---------- Input

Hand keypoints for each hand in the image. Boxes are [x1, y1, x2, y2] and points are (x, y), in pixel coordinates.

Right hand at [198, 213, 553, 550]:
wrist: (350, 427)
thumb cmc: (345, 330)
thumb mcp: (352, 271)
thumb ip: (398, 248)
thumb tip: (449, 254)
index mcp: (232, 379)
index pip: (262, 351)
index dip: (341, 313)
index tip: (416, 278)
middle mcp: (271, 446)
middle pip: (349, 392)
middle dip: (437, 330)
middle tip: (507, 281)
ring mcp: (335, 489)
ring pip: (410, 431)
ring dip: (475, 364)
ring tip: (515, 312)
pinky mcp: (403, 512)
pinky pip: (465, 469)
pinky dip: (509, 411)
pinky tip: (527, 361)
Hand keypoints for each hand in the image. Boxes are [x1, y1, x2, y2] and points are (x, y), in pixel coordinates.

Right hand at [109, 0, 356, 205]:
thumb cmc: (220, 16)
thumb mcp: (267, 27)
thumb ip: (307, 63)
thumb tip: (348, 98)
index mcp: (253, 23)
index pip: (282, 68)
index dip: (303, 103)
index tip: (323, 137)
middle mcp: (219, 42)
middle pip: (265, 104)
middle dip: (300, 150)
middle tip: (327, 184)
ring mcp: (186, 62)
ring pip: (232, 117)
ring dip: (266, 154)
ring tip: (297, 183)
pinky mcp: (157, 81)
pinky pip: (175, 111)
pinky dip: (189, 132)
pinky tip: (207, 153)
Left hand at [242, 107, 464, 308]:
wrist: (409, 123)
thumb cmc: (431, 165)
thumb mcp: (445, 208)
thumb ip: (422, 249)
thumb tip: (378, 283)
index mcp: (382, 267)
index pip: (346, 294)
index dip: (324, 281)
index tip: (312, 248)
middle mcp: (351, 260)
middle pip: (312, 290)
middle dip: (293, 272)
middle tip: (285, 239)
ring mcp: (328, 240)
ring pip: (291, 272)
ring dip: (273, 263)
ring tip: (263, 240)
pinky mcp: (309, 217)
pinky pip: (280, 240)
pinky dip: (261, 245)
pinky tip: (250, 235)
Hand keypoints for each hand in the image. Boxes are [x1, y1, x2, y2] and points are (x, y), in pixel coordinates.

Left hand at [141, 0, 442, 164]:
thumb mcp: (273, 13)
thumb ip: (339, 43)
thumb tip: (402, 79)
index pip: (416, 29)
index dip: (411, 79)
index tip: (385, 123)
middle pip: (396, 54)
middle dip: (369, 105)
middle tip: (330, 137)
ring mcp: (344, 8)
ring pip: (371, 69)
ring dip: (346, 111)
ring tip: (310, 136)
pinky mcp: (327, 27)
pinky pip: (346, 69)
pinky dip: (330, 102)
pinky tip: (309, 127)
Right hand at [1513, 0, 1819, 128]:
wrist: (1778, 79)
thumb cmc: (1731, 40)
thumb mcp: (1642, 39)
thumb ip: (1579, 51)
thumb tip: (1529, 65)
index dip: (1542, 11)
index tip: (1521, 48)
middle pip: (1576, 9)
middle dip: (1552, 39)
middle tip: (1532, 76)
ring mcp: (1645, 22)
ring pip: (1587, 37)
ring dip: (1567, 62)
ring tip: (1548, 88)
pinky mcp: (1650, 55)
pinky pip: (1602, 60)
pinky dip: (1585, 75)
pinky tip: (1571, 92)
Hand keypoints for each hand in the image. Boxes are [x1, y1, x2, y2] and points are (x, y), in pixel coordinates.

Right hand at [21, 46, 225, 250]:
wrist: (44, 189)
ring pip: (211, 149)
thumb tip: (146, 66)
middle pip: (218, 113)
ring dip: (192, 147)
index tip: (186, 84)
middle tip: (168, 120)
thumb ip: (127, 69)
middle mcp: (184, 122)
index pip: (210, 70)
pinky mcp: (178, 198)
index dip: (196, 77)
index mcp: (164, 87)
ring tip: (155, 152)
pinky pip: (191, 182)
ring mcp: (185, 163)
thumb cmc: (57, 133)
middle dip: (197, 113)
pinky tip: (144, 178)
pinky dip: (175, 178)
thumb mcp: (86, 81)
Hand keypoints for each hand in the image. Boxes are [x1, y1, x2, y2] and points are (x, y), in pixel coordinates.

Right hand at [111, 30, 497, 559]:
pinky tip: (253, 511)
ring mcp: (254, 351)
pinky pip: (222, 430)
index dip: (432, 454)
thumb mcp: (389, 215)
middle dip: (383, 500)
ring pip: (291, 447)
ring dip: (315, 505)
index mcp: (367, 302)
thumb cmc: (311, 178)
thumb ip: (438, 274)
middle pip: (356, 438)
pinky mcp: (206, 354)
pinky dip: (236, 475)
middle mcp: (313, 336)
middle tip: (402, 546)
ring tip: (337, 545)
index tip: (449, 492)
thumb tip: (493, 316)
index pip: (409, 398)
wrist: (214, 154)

--------------------

> _Requirement_
Every record should be retyped so that it matches the original exactly.

> _Response area_
Hand keypoints for each hand in the image. Boxes are [x1, y1, x2, y2] and points are (x, y), in pixel coordinates.

Right hand at [198, 213, 553, 550]:
wrist: (350, 427)
thumb cmc: (345, 330)
thumb mcp: (352, 271)
thumb ip: (398, 248)
thumb tip: (449, 254)
index mcp: (232, 379)
index pip: (262, 351)
index dip: (341, 313)
index tip: (416, 278)
middle mcp: (271, 446)
middle pip: (349, 392)
middle dip: (437, 330)
middle tip: (507, 281)
ring mcp: (335, 489)
ring pip: (410, 431)
ring dip: (475, 364)
ring tip: (515, 312)
pinky mcp: (403, 512)
pinky pip: (465, 469)
pinky dip: (509, 411)
pinky tip: (527, 361)
Hand keypoints for each hand in the image. Boxes are [x1, y1, x2, y2] and points are (x, y), in pixel coordinates.

Right hand at [109, 0, 356, 205]:
thumb cmc: (220, 16)
thumb mcp: (267, 27)
thumb ip: (307, 63)
thumb tip: (348, 98)
index mcp: (253, 23)
index pip: (282, 68)
index dip: (303, 103)
index tip: (323, 137)
middle mcp: (219, 42)
middle pip: (265, 104)
middle dip: (300, 150)
middle tip: (327, 184)
ring mcp: (186, 62)
ring pip: (232, 117)
ring dip: (266, 154)
ring tip: (297, 183)
pinky mcp: (157, 81)
pinky pip: (175, 111)
pinky dip: (189, 132)
pinky tip: (207, 153)
Left hand at [242, 107, 464, 308]:
wrist: (409, 123)
thumb cmc: (431, 165)
thumb mcp: (445, 208)
thumb ip: (422, 249)
thumb tip: (378, 283)
index mcp: (382, 267)
index pip: (346, 294)
index dip: (324, 281)
index tip: (312, 248)
middle mcp: (351, 260)
middle pip: (312, 290)
middle dip: (293, 272)
middle tip: (285, 239)
ring mcp: (328, 240)
ring pip: (291, 272)
ring dip: (273, 263)
ring tip: (263, 240)
pinky mcp: (309, 217)
pinky pip: (280, 240)
pinky dip: (261, 245)
pinky tip: (250, 235)
Hand keypoints for each hand in the image. Boxes are [x1, y1, x2, y2] and points are (x, y), in pixel coordinates.

Left hand at [141, 0, 442, 164]:
thumb mcp: (273, 13)
thumb ip: (339, 43)
thumb tip: (402, 79)
index pip: (416, 29)
index dip: (411, 79)
index tip: (385, 123)
middle pip: (396, 54)
middle dip: (369, 105)
middle tip: (330, 137)
ring mcp: (344, 8)
ring pip: (371, 69)
ring dip: (346, 111)
ring tip: (310, 136)
pinky mcp: (327, 27)
pinky pip: (346, 69)
pinky dip: (330, 102)
pinky tip: (309, 127)
Right hand at [1513, 0, 1819, 128]:
wrist: (1778, 79)
thumb cmc: (1731, 40)
thumb mcp: (1642, 39)
thumb ip: (1579, 51)
thumb tip: (1529, 65)
index dip: (1542, 11)
index tip: (1521, 48)
middle pip: (1576, 9)
middle dip: (1552, 39)
middle tip: (1532, 76)
ring mcp: (1645, 22)
ring pip: (1587, 37)
ring dip: (1567, 62)
ring tip: (1548, 88)
pinky mcp: (1650, 55)
pinky pip: (1602, 60)
pinky dip: (1585, 75)
pinky tip: (1571, 92)
Hand keypoints for each hand in the image. Boxes are [x1, y1, x2, y2] and points are (x, y), in pixel coordinates.

Right hand at [21, 46, 225, 250]:
wrist: (44, 189)
ring pip: (211, 149)
thumb tip: (146, 66)
middle pip: (218, 113)
ring dip: (192, 147)
index tip: (186, 84)
middle tip: (168, 120)
thumb ip: (127, 69)
middle mcp: (184, 122)
index pip: (210, 70)
pinky mcp: (178, 198)
index dip: (196, 77)
index mcp: (164, 87)
ring tip: (155, 152)
pinky pip: (191, 182)
ring mcp: (185, 163)
thumb cmc: (57, 133)
middle dip: (197, 113)
pinky tip: (144, 178)
pinky dip: (175, 178)
thumb mcp: (86, 81)
Hand keypoints for each hand in the image. Boxes are [x1, y1, x2, y2] and points are (x, y), in pixel coordinates.

Right hand at [111, 30, 497, 559]:
pinky tip: (253, 511)
ring mcp: (254, 351)
pinky pip: (222, 430)
index dip: (432, 454)
thumb mcp: (389, 215)
middle dip: (383, 500)
ring pip: (291, 447)
ring dip: (315, 505)
index mcp: (367, 302)
thumb cmc: (311, 178)
thumb ip: (438, 274)
middle pip: (356, 438)
pinky mcp: (206, 354)
pinky dip: (236, 475)
middle mcp: (313, 336)
middle tip: (402, 546)
ring tip: (337, 545)
index tip: (449, 492)
thumb tip: (493, 316)
index pip: (409, 398)
wrist: (214, 154)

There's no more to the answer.